The High Court answered the question in the affirmative and against the assessee. The High Court gave a summary of its conclusions as follows:
(1) Liability in terms of contract did certainly arise when there was a variation in the rate of export duty but since the contractual liability was not accepted and admitted it cannot be said to have arisen.
(2) As the assessee had no intention of accepting the liability and as the assessee by its own conduct disowned the liability by realising full price, nothing was deductible from the money received as contractual price, during the accounting year.
(3) The Tribunal came to a finding of fact that the second set of invoices prepared for accounting purposes were fictitious and that they were created for the purpose of avoiding tax liability. No material was placed before this Court from the record for discountenancing this finding of fact and accordingly the said second set of invoices cannot go to show that the contractual liability was subsequently accepted.
(4) The factum of billing for the contractual price as many as on 10 occasions after the decrease in the rate of export duty as found by the Tribunal as a fact and the total withdrawal of the same from the bank would inevitably go to show that the assessee treated the contractual price as inflexible.
(5) The express terms in the contract 'export duty based on current rates; any alterations to be on buyer's account' were finally disregarded by the assessee, as will be evident from correspondence; accordingly it cannot be said that it was holding the disputed money on behalf of the buyer in a fiduciary capacity.

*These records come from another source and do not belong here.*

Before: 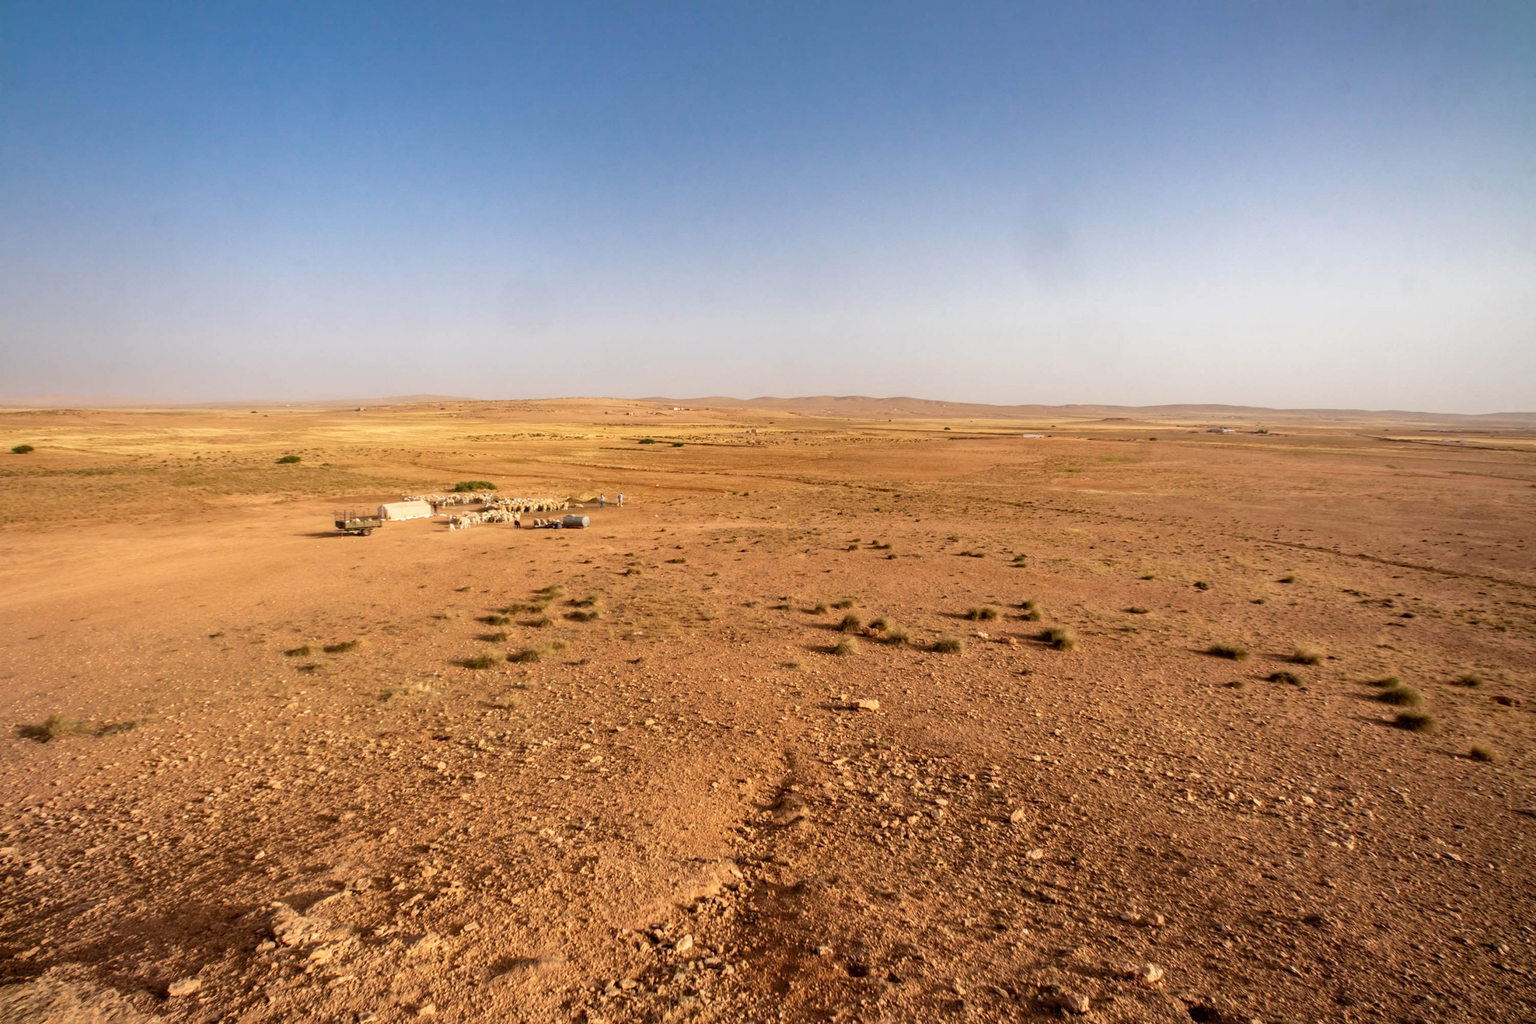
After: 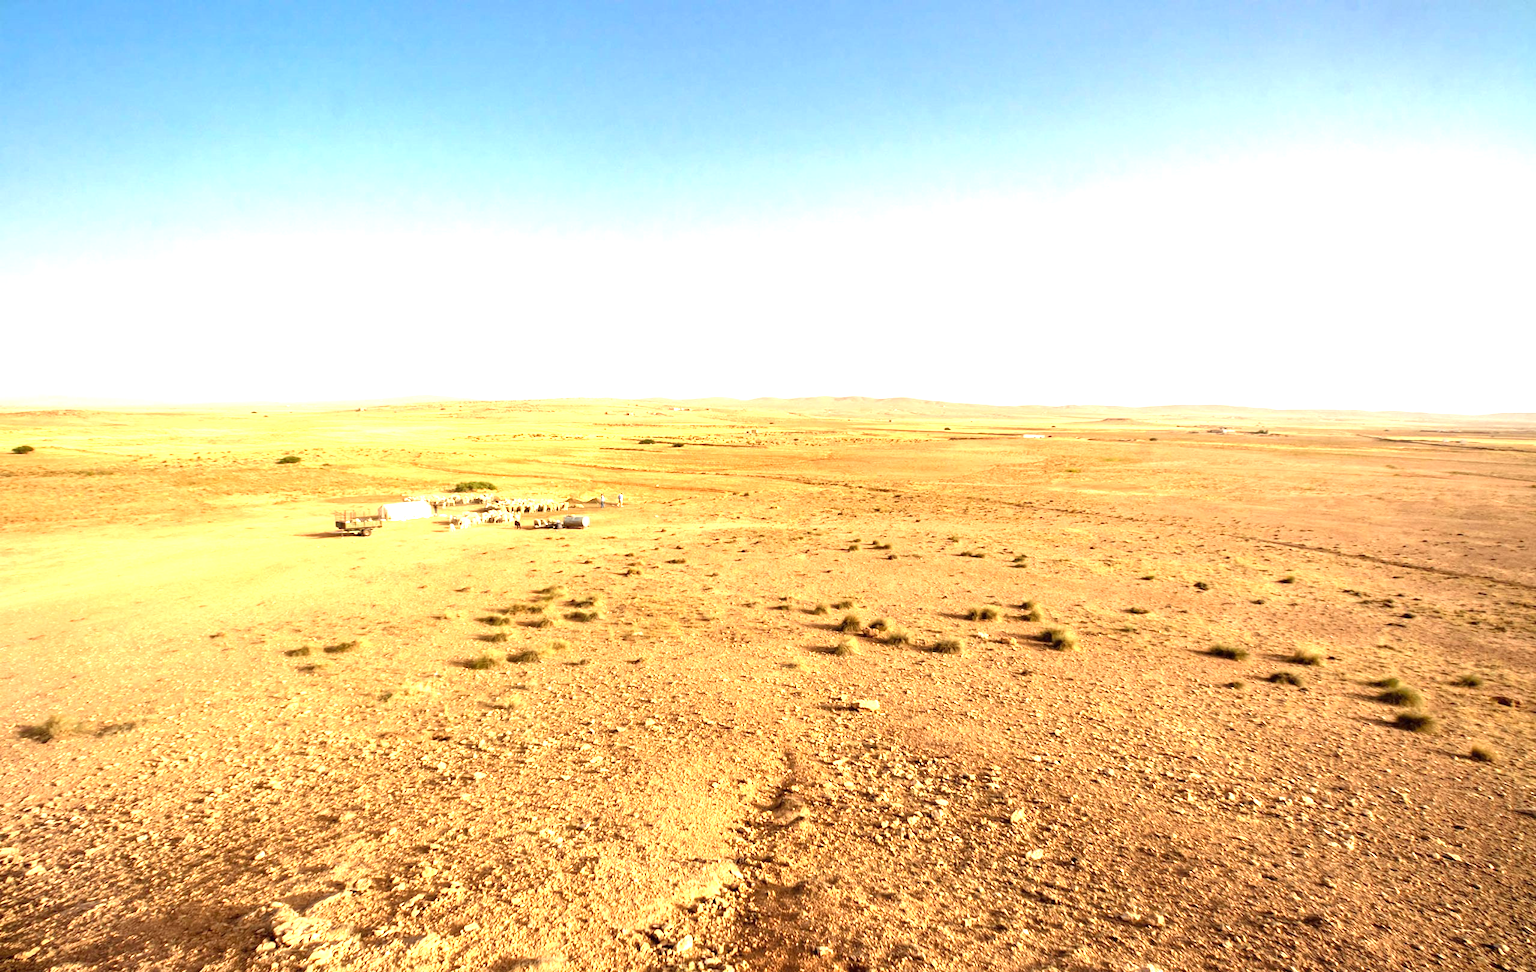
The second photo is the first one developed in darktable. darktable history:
exposure: black level correction 0, exposure 1.55 EV, compensate exposure bias true, compensate highlight preservation false
crop and rotate: top 0%, bottom 5.097%
color correction: highlights a* -4.73, highlights b* 5.06, saturation 0.97
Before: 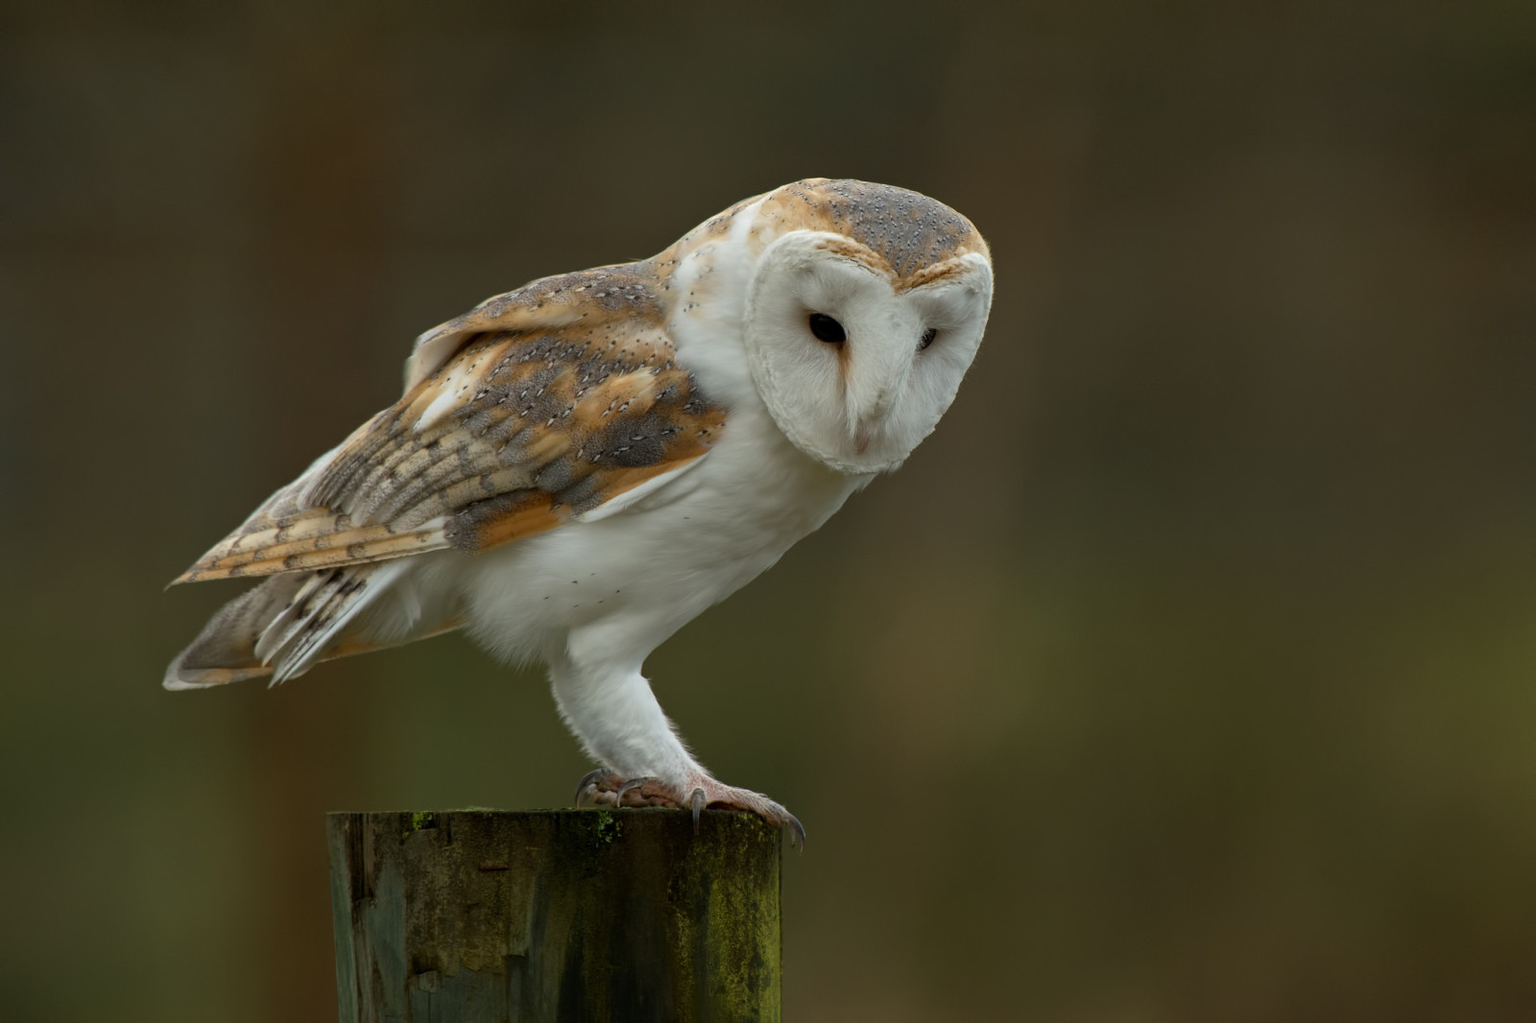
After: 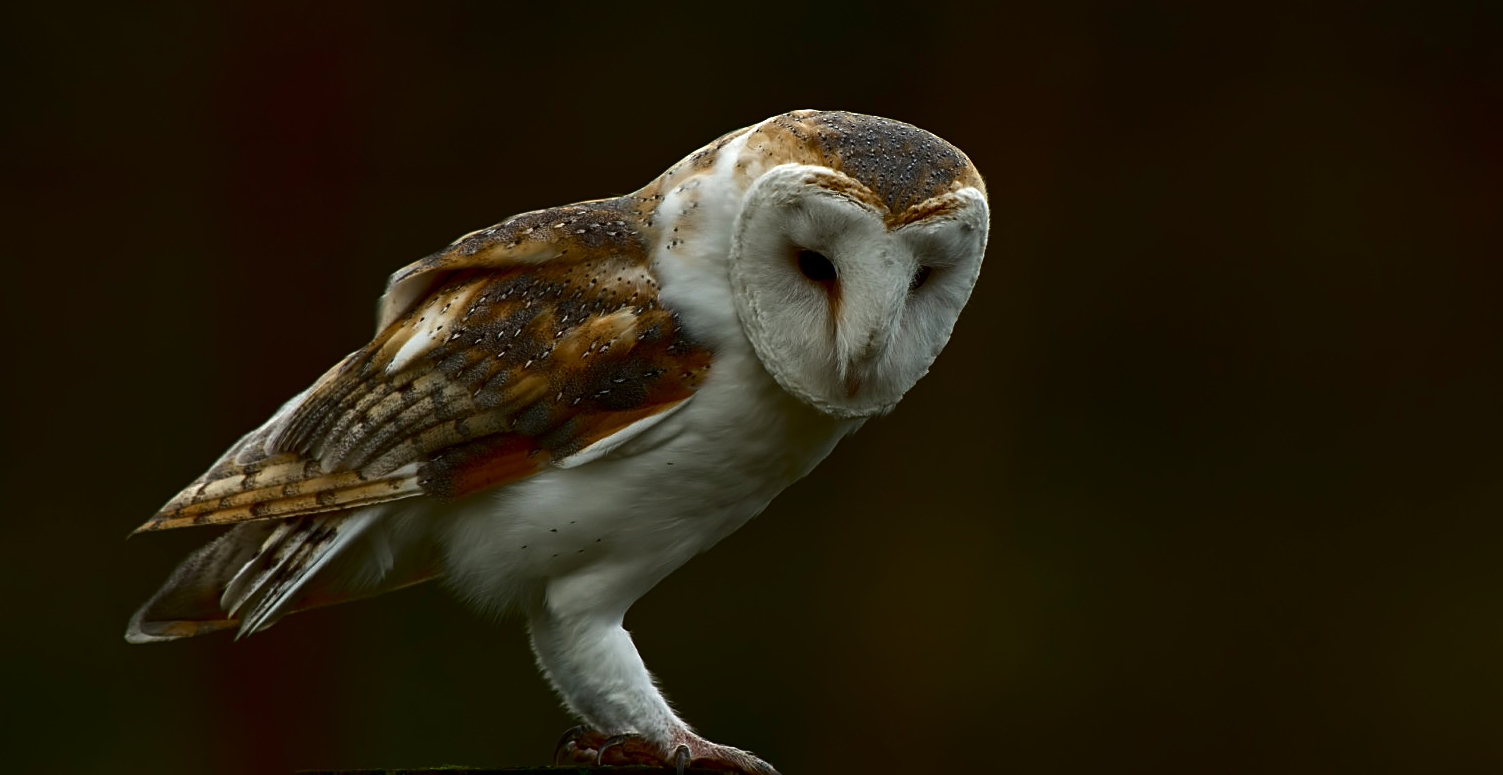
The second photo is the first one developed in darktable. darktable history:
contrast brightness saturation: contrast 0.09, brightness -0.575, saturation 0.165
exposure: exposure 0.293 EV, compensate exposure bias true, compensate highlight preservation false
crop: left 2.864%, top 7.136%, right 3.17%, bottom 20.118%
sharpen: on, module defaults
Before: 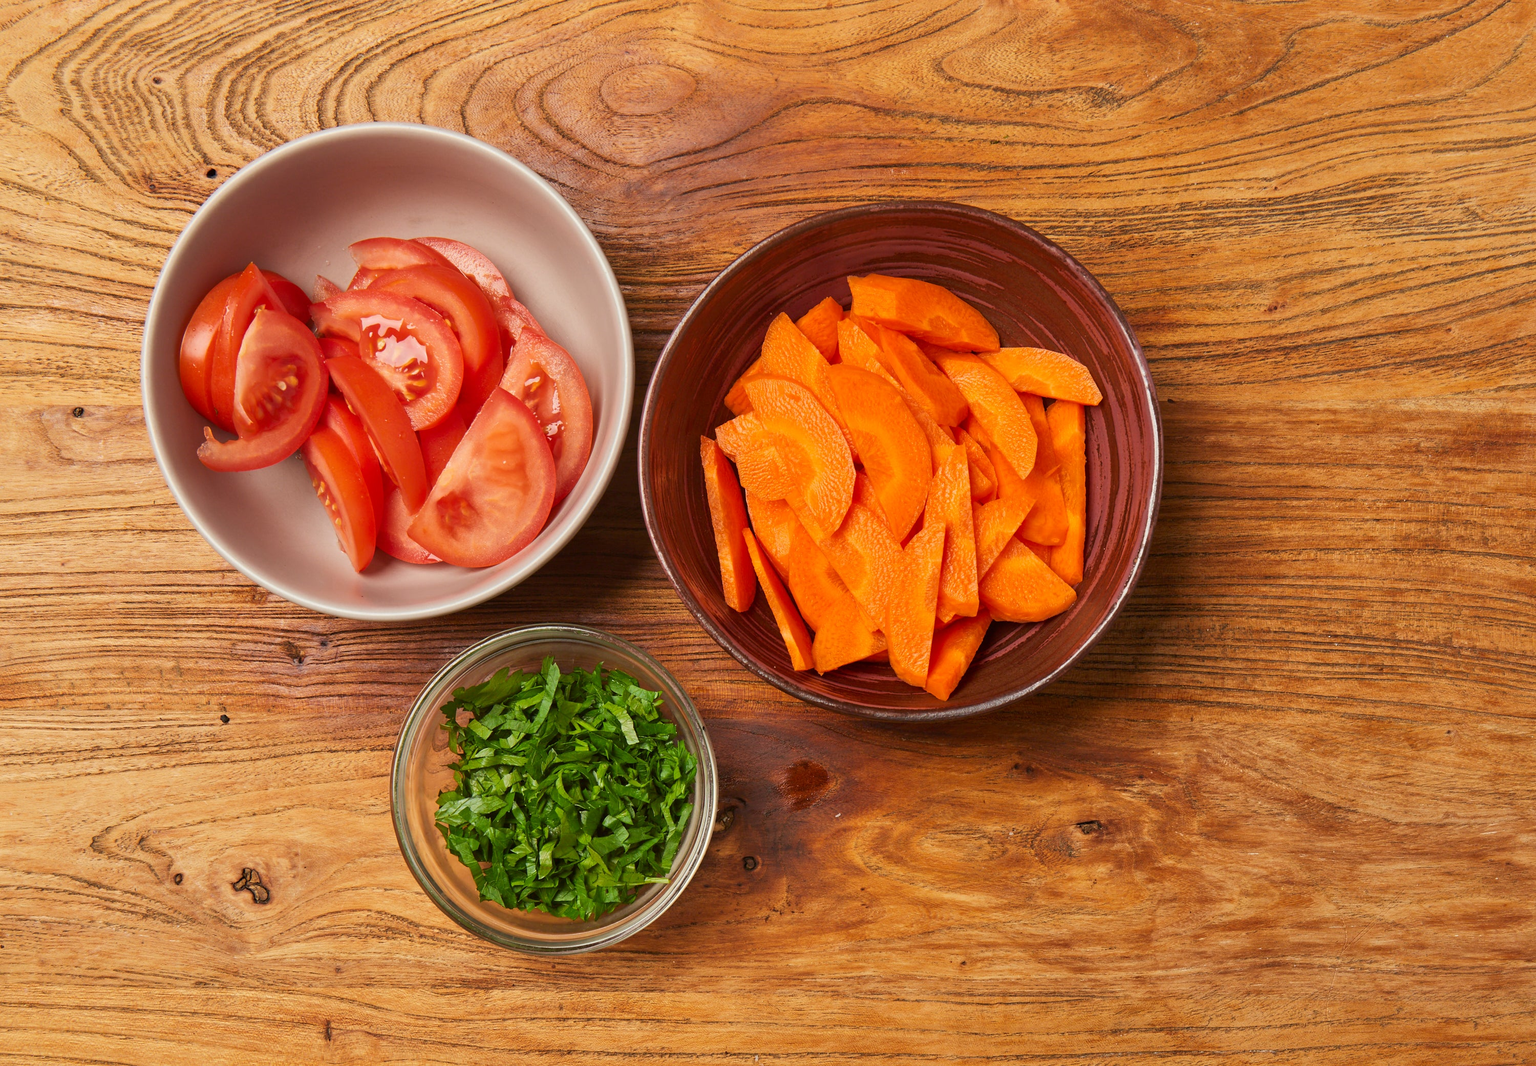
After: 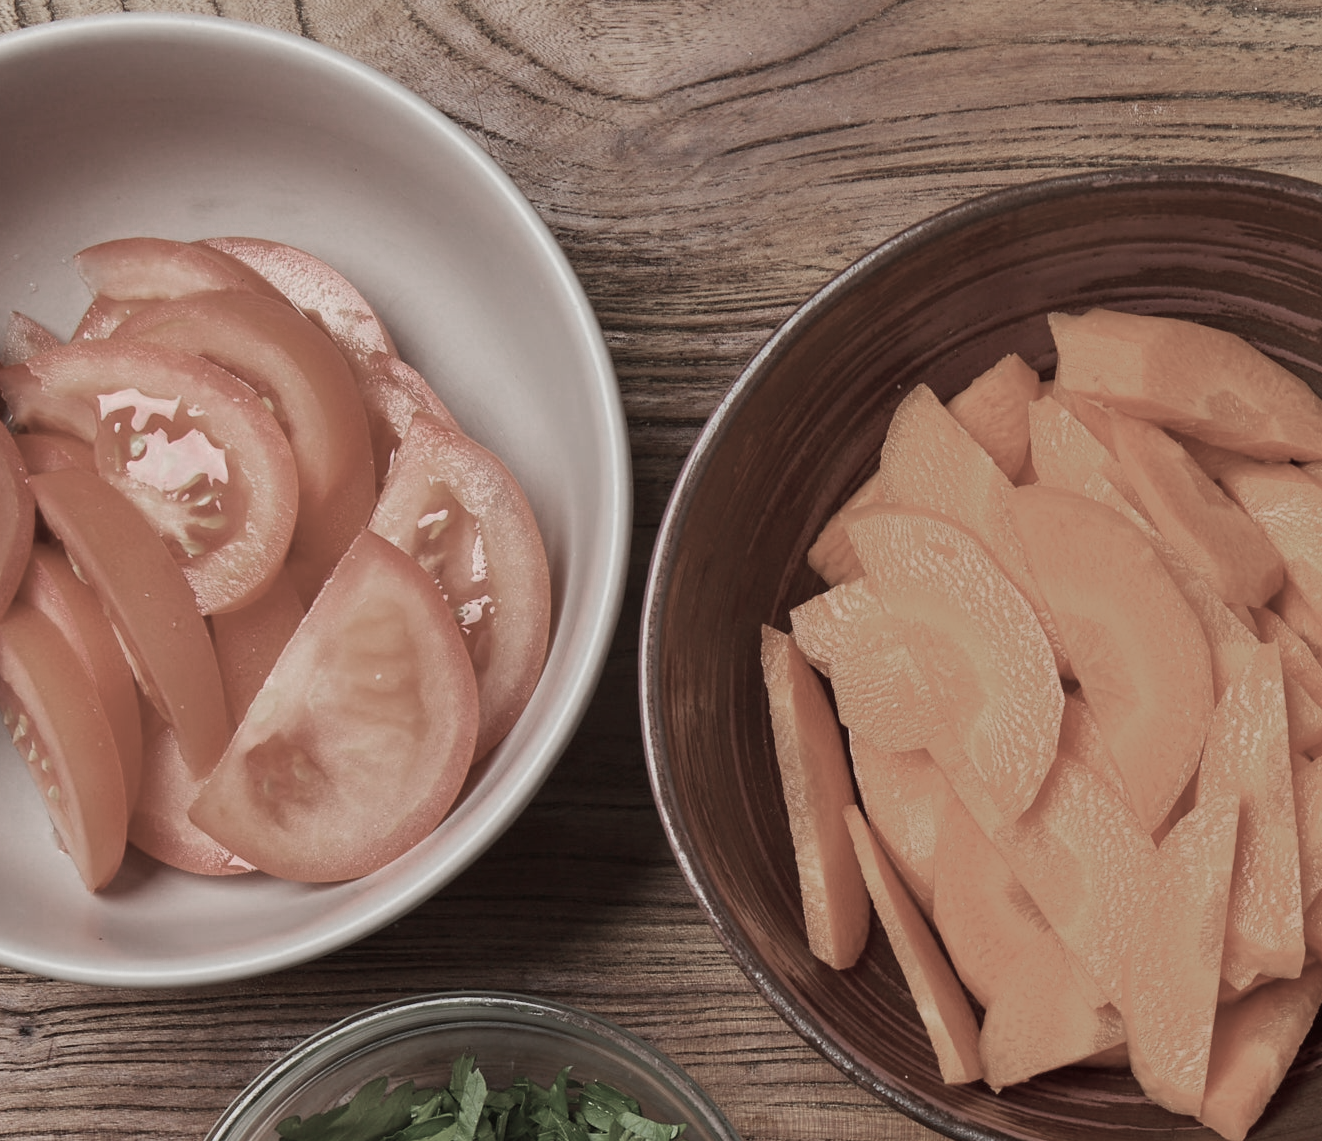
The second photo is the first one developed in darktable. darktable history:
exposure: exposure -0.177 EV, compensate highlight preservation false
color zones: curves: ch0 [(0, 0.613) (0.01, 0.613) (0.245, 0.448) (0.498, 0.529) (0.642, 0.665) (0.879, 0.777) (0.99, 0.613)]; ch1 [(0, 0.272) (0.219, 0.127) (0.724, 0.346)]
crop: left 20.248%, top 10.86%, right 35.675%, bottom 34.321%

The principal contention addressed before us on behalf of the assessee is that since according to the terms of the contract a liability had been incurred by it to the extent of the amount by which the export duty was reduced it could not be treated as income earned during the relevant year at any subsequent stage: In other words, the liability being contractual obligation to pay the amount of the rebate arose from the contract and unless its terms were varied by mutual assent it could not be said that the amount in question could be treated as income accruing to the assessee from its trading account. In our opinion the High Court was bound by the finding of fact given by the Tribunal and since no question had been referred involving a challenge to those findings it was hardly open to the High Court to express any views of its own on the points of fact. As stated before, the Tribunal had found, on a consideration of the evidence, that according to the terms of contract the stipulated price of 136-19-9 was the net price payable by the I. A. P. I. to the assessee and that there was no intention of varying it on increase or decrease of export duty. The assessee itself had interpreted the contract in that sense and had sent as many as 19 bills to the buyers at the full contractual price despite reduction in the duty. It had received payment of the full amount charged for in all the bills. In the opinion of the Tribunal the set of invoices charging the sale price as reduced by the amount of reduction in export duty were fictitious and were prepared only to avoid taxation. The I. A. P. I. never made any demand from the assessee on account of reduction in export duty although it was fully aware of such reduction. The assessee was, therefore, entitled under the contract to receive the entire amount of the money paid by the I. A. P. I. On these findings which were based on the materials which have been placed before the Tribunal by the parties the only conclusion possible was that a sum of Rs. 5,72,081/- formed a part of the price which the assessee received for the sale of the Hessian cloth. On that view no question of any liability on the part of the assessee to pay the aforesaid amount to the buyers could arise. We have no doubt that the answer given by the High Court to the question referred was correctly given although we are not inclined to concur In all its conclusions or reasoning.
3. The appeal fails and it is dismissed with costs.